Full Word of God · 3.12 Ancient Textual Witnesses — Source Traditions and Bible Transmission

Layer 3 — Full Word of God

Textual Variants Appendix

Layer
Full Word of God
Collection
3.12 Ancient Textual Witnesses — Source Traditions and Bible Transmission
Classification
Textual / transmission witness
Relationship to Scripture
Closely related · not in the Restored Bible

Textual Variants Appendix

How variant readings arise, and how they are handled

No book of Scripture survives in the author's own hand. Every text was copied by hand for centuries, and in copying, differences arose. These differences — variant readings — are the proper study of the textual witness, and this appendix explains how they come about and how the restored text deals with them.

How variants arise

Slips of the eye: a scribe's eye jumps from one word to a like word further on, and the words between are lost; or a line is written twice.
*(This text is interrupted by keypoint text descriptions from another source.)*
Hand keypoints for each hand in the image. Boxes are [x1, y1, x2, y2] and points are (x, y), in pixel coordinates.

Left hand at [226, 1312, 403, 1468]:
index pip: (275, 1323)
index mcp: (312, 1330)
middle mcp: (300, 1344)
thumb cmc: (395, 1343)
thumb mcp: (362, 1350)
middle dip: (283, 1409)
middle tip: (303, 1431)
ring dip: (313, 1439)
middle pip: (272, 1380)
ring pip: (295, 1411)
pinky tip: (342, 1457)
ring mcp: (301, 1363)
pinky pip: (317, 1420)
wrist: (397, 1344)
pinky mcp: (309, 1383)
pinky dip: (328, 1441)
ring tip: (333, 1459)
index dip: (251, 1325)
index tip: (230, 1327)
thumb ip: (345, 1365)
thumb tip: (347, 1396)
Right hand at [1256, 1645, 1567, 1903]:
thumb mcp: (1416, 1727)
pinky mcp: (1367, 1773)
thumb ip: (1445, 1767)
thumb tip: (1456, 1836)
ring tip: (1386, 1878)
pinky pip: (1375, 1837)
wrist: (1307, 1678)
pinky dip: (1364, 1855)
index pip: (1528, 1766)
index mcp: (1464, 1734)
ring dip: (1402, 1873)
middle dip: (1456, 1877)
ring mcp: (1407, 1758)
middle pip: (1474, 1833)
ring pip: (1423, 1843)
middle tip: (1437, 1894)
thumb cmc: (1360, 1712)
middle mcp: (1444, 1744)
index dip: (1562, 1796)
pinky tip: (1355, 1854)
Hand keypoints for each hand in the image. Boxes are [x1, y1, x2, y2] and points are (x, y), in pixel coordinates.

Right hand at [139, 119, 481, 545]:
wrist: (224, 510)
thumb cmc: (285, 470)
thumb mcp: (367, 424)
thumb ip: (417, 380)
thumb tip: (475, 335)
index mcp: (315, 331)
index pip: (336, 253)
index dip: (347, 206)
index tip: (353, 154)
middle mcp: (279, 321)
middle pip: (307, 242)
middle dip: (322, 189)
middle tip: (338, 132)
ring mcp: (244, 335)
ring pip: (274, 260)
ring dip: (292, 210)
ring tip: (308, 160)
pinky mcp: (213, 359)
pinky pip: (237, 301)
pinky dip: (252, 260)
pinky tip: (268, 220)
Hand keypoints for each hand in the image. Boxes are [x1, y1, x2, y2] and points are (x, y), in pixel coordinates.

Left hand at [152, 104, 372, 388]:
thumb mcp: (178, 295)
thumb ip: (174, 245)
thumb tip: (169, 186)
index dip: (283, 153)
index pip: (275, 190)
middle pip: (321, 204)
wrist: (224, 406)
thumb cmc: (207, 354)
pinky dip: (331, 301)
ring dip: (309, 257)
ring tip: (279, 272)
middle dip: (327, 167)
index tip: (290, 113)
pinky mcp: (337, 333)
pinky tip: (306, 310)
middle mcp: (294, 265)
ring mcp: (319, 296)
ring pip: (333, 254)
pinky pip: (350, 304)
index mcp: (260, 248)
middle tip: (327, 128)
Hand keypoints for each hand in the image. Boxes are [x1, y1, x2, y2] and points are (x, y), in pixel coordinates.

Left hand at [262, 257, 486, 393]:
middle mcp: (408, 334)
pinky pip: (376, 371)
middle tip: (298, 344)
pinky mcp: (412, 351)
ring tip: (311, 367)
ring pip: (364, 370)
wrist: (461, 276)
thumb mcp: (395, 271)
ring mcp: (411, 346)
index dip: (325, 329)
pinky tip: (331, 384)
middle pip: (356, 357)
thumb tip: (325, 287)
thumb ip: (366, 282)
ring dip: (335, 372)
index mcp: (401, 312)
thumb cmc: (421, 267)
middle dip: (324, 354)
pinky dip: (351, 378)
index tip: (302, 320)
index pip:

Slips of the ear: where a text was copied from dictation, words that sound alike were confused.

Confusion of letters: in each script, certain letters resemble one another and were exchanged.

Deliberate change: a scribe smooths a hard reading, harmonizes one passage to another, or adjusts a word thought to be irreverent or mistaken.

Glosses: a note written in the margin to explain a word is later copied into the text itself.

How variants are weighed

In choosing among readings, the older and more difficult reading is generally to be preferred, for scribes tended to make the text easier rather than harder, and longer rather than shorter. The agreement of independent witnesses — for example, the Scrolls with the Septuagint against the Masoretic Text — carries weight. But each case is judged on its own, by the witnesses and by the sense.

How variants are handled in this project

The restored text follows the earliest recoverable reading. Where the witnesses differ in a way that cannot be resolved, this is noted honestly rather than hidden. The famous example is Isaiah 7:14, where the Hebrew almah means a young woman; the restored text follows the historical and linguistic meaning, and does not silently substitute the later reading virgin to protect a doctrine. The principle is everywhere the same: restore the witness, mark the uncertainty, and do not bend the text to a later belief.